La renuncia es inevitable, excepto que se tenga una certeza razonable de que la otra opción, la no elegida, queda en barbecho y va a estar todavía disponible cuando finalice la ejecución de la primera opción. Aunque incluso en ese caso siempre serán diferentes las circunstancias en que se afronte la realización de la opción pospuesta. Y también será distinta la persona después de la experiencia de haber llevado a cabo la primera opción elegida (al respecto, recuérdese la reflexión de Heráclito sobre el fluir continuo de la vida, que Platón convirtió en parábola al afirmar que ningún hombre puede bañarse dos veces en el mismo río, ya que en el intervalo entre ambos baños habrá cambiado el río y, sobre todo, el bañista).


Cuando se toma la decisión de hacer algo, lo mejor es sentirse culpable de lo que se hace y de sus consecuencias.

Hay un dicho popular que dice “que mala es la culpa que no la quiere nadie”. La afirmación tiene su lógica habida cuenta de que la mayoría de las veces que se utiliza la palabra culpa suele hacerse con una connotación negativa, con regusto a chapuza o a pecado (sic).

Sin embargo, aunque hay otras formas más amables para hacer referencia a ser causante de algo y de lo que de ello pueda derivarse, me parecen demasiado puritanas y, por lo general, asociadas a ser considerado un buen chico o una buena chica (lo que, frecuentemente, queda a expensas de la opinión más o menos arbitraria de los demás).

Ser culpable -para lo bueno y para lo menos bueno que resulte de la decisión tomada- me parece la mejor forma, rotunda e inequívoca, de asumir que hemos decidido hacer lo que se nos ha metido entre ceja y ceja.
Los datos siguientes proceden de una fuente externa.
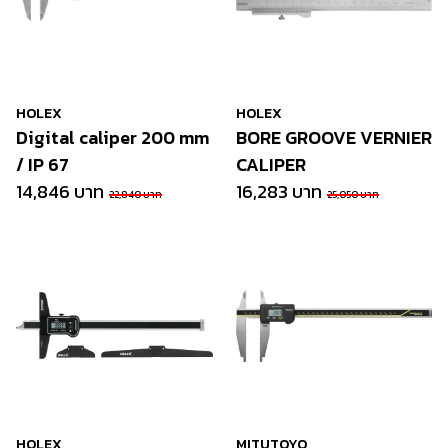
HOLEX
HOLEX
Digital caliper 200 mm
BORE GROOVE VERNIER
/ IP 67
CALIPER
14,846 บาท
16,283 บาท
22,840 บาท
25,050 บาท
HOLEX
MITUTOYO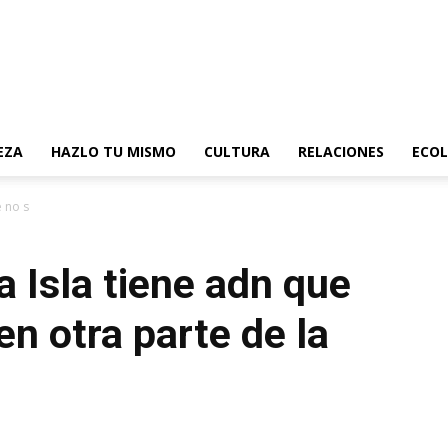
EZA
HAZLO TU MISMO
CULTURA
RELACIONES
ECOL
e no se encuentra en...
a Isla tiene adn que
en otra parte de la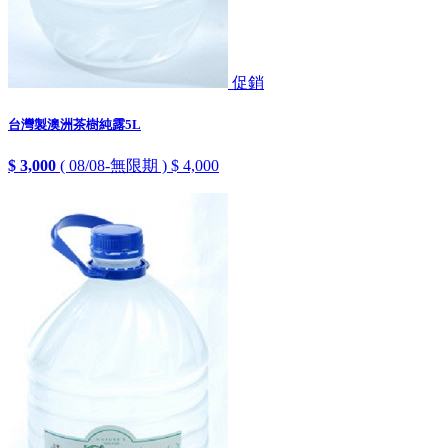
促銷
台灣製澳洲茶樹純露5L
$ 3,000
( 08/08-無限期 )
$ 4,000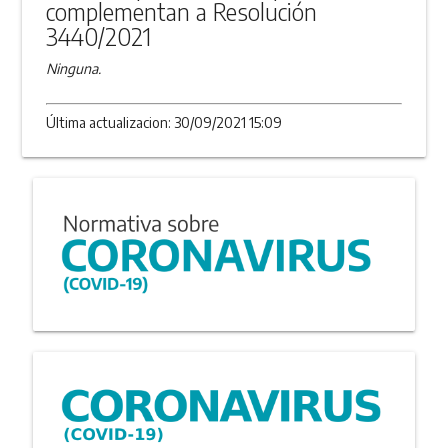
complementan a Resolución
3440/2021
Ninguna.
Última actualizacion: 30/09/2021 15:09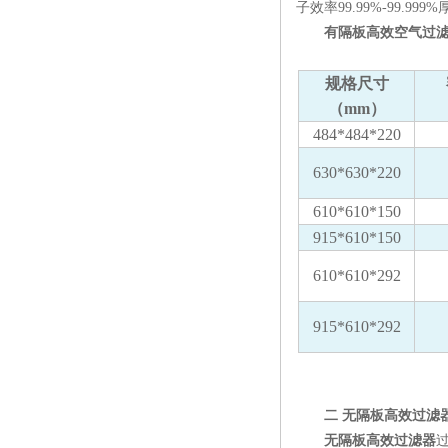
子效率99.99%-99.99
有隔板高效空气过滤
规格尺寸
（mm）
484*484*220
630*630*220
610*610*150
915*610*150
610*610*292
915*610*292
二 无隔板高效过滤
无隔板高效过滤器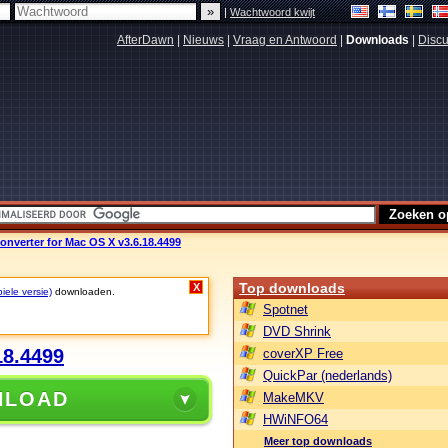
|
Wachtwoord kwijt
AfterDawn
|
Nieuws
|
Vraag en Antwoord
|
Downloads
|
Discu
nverter for Mac OS X v3.6.18.4499
Top downloads
X
iele versie)
downloaden.
Spotnet
DVD Shrink
18.4499
coverXP Free
QuickPar (nederlands)
NLOAD
MakeMKV
HWiNFO64
Meer top downloads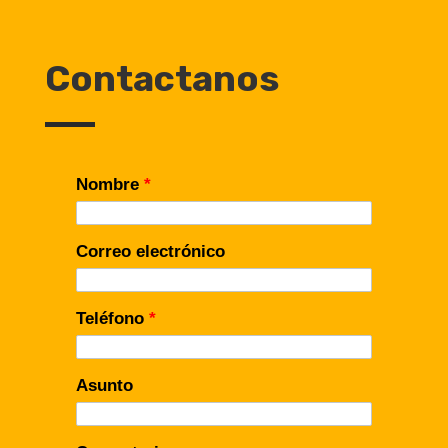
Contactanos
Nombre
*
Correo electrónico
Teléfono
*
Asunto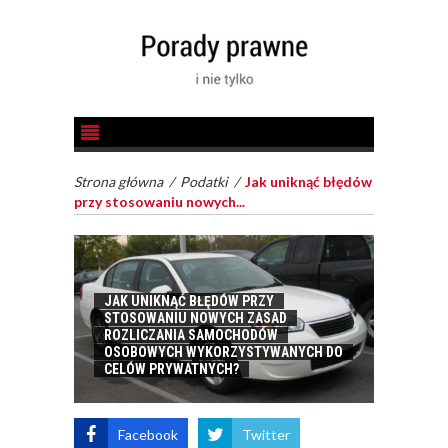
Strona główna
/
Podatki
/
Jak uniknąć błędów
przy stosowaniu nowych...
JAK UNIKNĄĆ BŁĘDÓW PRZY
STOSOWANIU NOWYCH ZASAD
ROZLICZANIA SAMOCHODÓW
OSOBOWYCH WYKORZYSTYWANYCH DO
CELÓW PRYWATNYCH?
Facebook
Twitter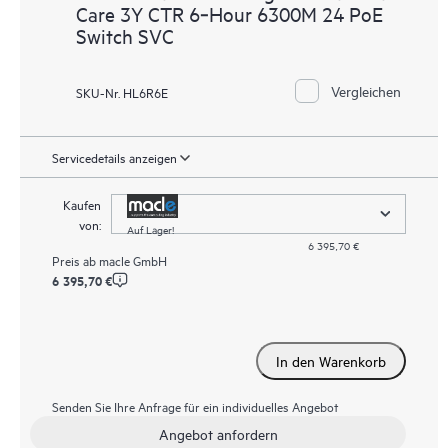
Care 3Y CTR 6‑Hour 6300M 24 PoE
Switch SVC
Vergleichen
SKU-Nr. HL6R6E
Servicedetails anzeigen
Kaufen
von:
Auf Lager!
6 395,70 €
Preis ab
macle GmbH
6 395,70 €
In den Warenkorb
Senden Sie Ihre Anfrage für ein individuelles Angebot
Angebot anfordern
Si se quiere vivir la vida con pasión -y de otra forma no merece demasiado la pena-, hay que ser culpable... y mojarse hasta en los charcos.

Al respecto de estas afirmaciones, viene al caso recordar que en la relación de derechos que los seres humanos hemos ido recopilando a lo largo de nuestra singladura echo en falta al menos tres: los derechos a equivocarse, a contradecirse y a rectificar. Probablemente no se han catalogado porque son tan consustanciales con la condición humana que no necesitan ser reconocidos explícitamente (Asientos con ventanilla).